Wie erfolgreich letztlich die Informationspolitik der Exekutiven war, ist schwer zu messen. Laut Reinfeldt förderte die europäische Informationspolitik wohl mehr die transnationale Zusammenarbeit von nationalen Verwaltungen der Mitgliedstaaten, von nicht-staatlichen Organisationen und Medien, als dass sie die öffentliche Meinung beeinflusste. Mehr systematische Erfolgskontrolle durch Meinungsumfragen gab es erst seit Mitte der 1960er-Jahre, die Anfang der 1970er-Jahre in die ersten Eurobarometer Umfragen mündete. In diesen Zeitraum fällt der Zerfall des "permissiven Konsensus" der Öffentlichkeit, und eine Neuausrichtung der Informationspolitik wird diskutiert, nicht zuletzt um die Wiederbelebung des europäischen Integrationsprozesses seit dem Haager Kongress 1969 zu begleiten.

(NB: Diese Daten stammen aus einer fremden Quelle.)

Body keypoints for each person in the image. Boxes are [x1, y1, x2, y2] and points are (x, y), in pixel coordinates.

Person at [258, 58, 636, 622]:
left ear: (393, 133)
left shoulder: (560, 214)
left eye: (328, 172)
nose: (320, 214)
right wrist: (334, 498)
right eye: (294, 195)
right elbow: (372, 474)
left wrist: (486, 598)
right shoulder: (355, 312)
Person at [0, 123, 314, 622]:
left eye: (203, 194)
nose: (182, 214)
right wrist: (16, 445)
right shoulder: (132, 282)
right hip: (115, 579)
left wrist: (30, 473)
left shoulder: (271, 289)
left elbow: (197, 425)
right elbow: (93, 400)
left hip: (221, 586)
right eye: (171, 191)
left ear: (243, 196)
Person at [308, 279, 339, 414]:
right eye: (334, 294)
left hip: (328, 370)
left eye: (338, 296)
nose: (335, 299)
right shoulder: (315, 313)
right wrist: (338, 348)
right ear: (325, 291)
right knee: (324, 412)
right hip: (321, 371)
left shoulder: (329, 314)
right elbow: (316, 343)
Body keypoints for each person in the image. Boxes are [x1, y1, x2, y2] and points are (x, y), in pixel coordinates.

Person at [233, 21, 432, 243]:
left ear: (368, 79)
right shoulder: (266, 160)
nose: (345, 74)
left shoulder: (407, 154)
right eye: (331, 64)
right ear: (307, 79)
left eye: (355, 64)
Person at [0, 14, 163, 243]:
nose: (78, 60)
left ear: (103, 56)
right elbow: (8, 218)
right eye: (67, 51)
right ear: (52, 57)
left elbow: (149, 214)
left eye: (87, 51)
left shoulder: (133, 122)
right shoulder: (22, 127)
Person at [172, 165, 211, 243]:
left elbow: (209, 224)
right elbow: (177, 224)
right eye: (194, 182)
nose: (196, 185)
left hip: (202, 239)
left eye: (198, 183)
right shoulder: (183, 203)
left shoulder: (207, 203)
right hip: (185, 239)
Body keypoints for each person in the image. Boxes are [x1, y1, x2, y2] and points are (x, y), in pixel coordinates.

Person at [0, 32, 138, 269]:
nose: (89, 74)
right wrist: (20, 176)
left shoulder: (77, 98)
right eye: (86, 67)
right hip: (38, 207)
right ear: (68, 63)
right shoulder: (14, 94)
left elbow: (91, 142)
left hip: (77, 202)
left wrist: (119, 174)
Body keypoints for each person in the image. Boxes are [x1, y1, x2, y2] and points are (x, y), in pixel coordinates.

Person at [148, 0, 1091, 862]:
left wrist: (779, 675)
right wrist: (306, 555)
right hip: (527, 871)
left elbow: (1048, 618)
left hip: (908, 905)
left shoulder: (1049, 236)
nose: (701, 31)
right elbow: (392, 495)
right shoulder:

Das vorliegende Buch ist eine solide gearbeitete Studie über die Grundlagen der europäischen Informationspolitik, in dem auch größere Zusammenhänge, Probleme und Eigenschaften des europäischen Integrationsprozesses thematisiert werden. Es ist daher sowohl für Kommunikationswissenschaftler als auch Historiker und Politikwissenschaftler des europäischen Integrationsprozesses zu empfehlen.